_PROVIDED PASSAGE_
As an example of how this duo work it is exemplary, demonstrating the wealth of approaches and ideas present in their playing. The only way it can be bettered is by seeing them do it live.
I thought I’d noticed a more mellow tendency in some of Dean’s recordings over the last few years, those with Mark Hewins, Soft Works and on his ‘Moorsong’ cd. Nothing wrong with that, all were fine albums highlighting his playing in a range of contexts. Now comes a new set that suggests the fire has been re-stoked and is blazing as fiercely as ever, especially on the initial track, ‘Steam Rooming’. But more of that in a moment.

This cd finds Dean in a three different settings; in duo with Hewins, as a trio with the guitarist alongside poet/vocalist Sybil Madrigal and finally basking in the emergence of another EDQ, the quartet format Dean has been using for many years. This , for me, is the force that drives this particular recording. Comprising Hewins (digital guitar), Marcio Mattos (acoustic bass) and Tony Bianco (drums), it is one of the most powerful quartets Dean has found himself in and is partially reminiscent of the turbulence stirred up when he played alongside drummer Phil Howard several decades ago.

Their opening track is a long, raw edged improvisation where Dean slow burns at first on alto, eschewing more melodic forays then pitting his terse exhortations against the maelstrom kicked up by Bianco and Mattos’ urgent bass. Hewins’ guitar swoops across it all creating acidic waves that sometimes leave faint traces of melody or scrubbed chords that provide perfect counterpoint to the acoustic instruments. It is dense, orgiastic improvisation that finds all members shifting in and out of the foreground and still remaining a taut collective entity.

_ENTRIES PROVIDED_
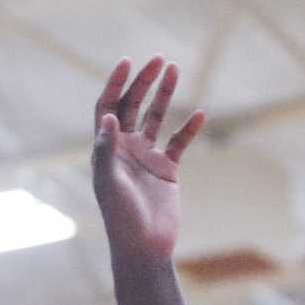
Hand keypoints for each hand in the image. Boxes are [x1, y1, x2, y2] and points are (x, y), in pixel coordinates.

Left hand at [92, 57, 203, 262]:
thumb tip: (107, 117)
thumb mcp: (108, 182)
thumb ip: (106, 150)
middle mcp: (124, 149)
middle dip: (143, 82)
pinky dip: (189, 128)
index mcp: (105, 149)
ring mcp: (146, 158)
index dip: (115, 84)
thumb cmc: (119, 217)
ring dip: (164, 95)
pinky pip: (179, 142)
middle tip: (158, 59)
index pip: (107, 108)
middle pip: (132, 106)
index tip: (128, 63)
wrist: (143, 245)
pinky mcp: (167, 170)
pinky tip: (199, 114)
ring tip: (174, 69)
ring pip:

_WORK INSTRUCTION 1_
In the album review, condense the paragraph that begins "This cd finds Dean in a three different settings" into a short bulleted list that keeps its main facts.
_WORK INSTRUCTION 2_
Write the next paragraph of the album review, continuing from its final sentence.

_TASK OUTPUT 1_
- The CD presents Dean in three settings: a duo with Hewins, a trio with Hewins and poet/vocalist Sybil Madrigal, and another EDQ, the quartet format Dean has used for many years.
- For the reviewer, the quartet is the force that drives the recording. Its members are Hewins (digital guitar), Marcio Mattos (acoustic bass) and Tony Bianco (drums).
- It is one of the most powerful quartets Dean has played in. It partly recalls the turbulence of his work with drummer Phil Howard several decades ago.

_TASK OUTPUT 2_
The second piece, ‘Beer Can and X’ doesn’t quite scale the same stratospheric energy levels at first but soon becomes full of probing, flexing bass and more dizzying drumming. Dean’s playing, on alto and saxello, straddles the ground between compressed swathes of melody and raucous wailing. Hewins is sometimes low-key, shimmering behind Mattos’ strummed attack or sailing off, sharp and clear, into the ether. Once more it is a passionate collective effort that, in Dean’s own words, shows this band to be ‘a very powerful force’.

His work with Hewins has a long history and this outing reflects their ability to read each other easily. The acoustics of the recording location immediately contribute to Dean’s sound, it is more spacey and this, in turn, is reflected in the playing as he bounces ideas off Hewins’ delicate, celeste-like notations. The sax remains robust while the guitar sketches a limpid backdrop, taking in a little of ‘Goodbye Pork Pie Hat’ along the way. Within the context of the cd it is an apt contrast and gives the listener breathing space between the quartet’s torrid expositions.

Finally, I must confess that I am always wary of poetry/jazz collaborations. Why doesn’t the poetry just stand up and declare itself, naked and shivering, without the jazz shield ? Anyway, I wasn’t brimful of expectation when I saw one track with poet/vocals and the name did nothing to reassure me. Maybe it was a send-up. I hope it wasn’t serious but performed for a laugh in a crapulous couple of minutes. I’m still not sure why it was included but it does nothing to detract from the rest of the cd which, like the Dunmall/Rogers album, stands as proof that heart-felt and invigorating music, whether you call it free jazz, free improvisation, spontaneous composition, is alive and kicking.